▶ **WHAT YOU ARE ASKED TO DO**
Transcribe exactly the stretch of lines beginning at the one containing "Free Trainings" and closing with the last line of the entries below. Omit images.

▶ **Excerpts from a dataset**
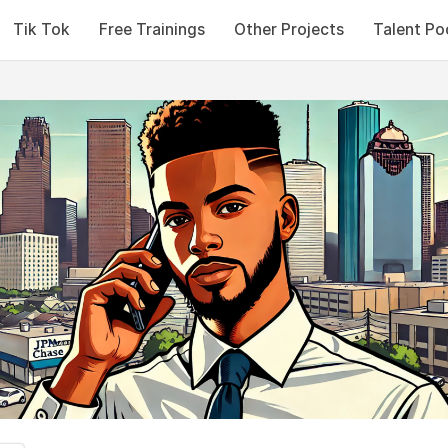
Tik Tok
Free Trainings
Other Projects
Talent Po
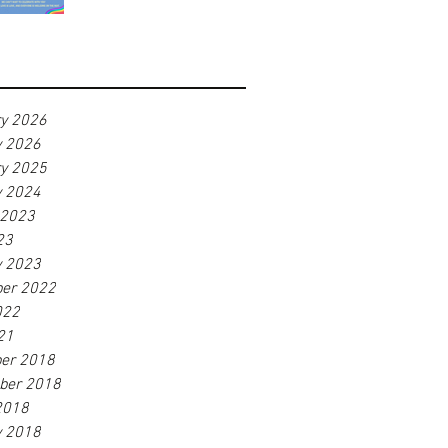
ry 2026
y 2026
ry 2025
y 2024
 2023
23
y 2023
er 2022
022
21
er 2018
ber 2018
2018
y 2018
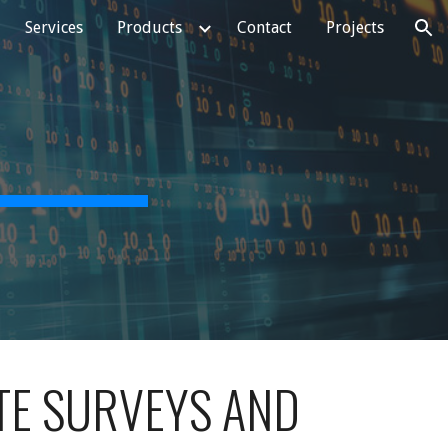
Services
Products
Contact
Projects
ion
TE SURVEYS AND 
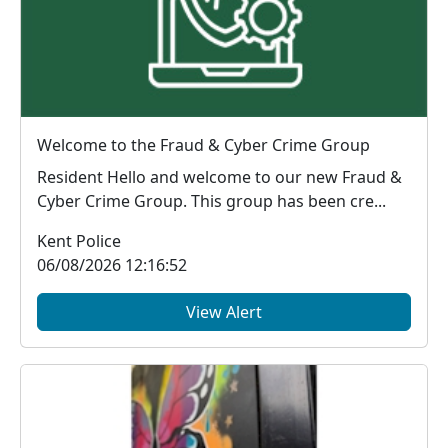
Welcome to the Fraud & Cyber Crime Group
Resident Hello and welcome to our new Fraud &
Cyber Crime Group. This group has been cre...
Kent Police
06/08/2026 12:16:52
View Alert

▶ **EXERCISE OUTPUT**
Free Trainings
Other Projects
Talent Po
ry 2026
y 2026
ry 2025
y 2024
 2023
23
y 2023
er 2022
022
21
er 2018
ber 2018
2018
y 2018
Services
Products
Contact
Projects
ion
TE SURVEYS AND 
Welcome to the Fraud & Cyber Crime Group
Resident Hello and welcome to our new Fraud &
Cyber Crime Group. This group has been cre...
Kent Police
06/08/2026 12:16:52
View Alert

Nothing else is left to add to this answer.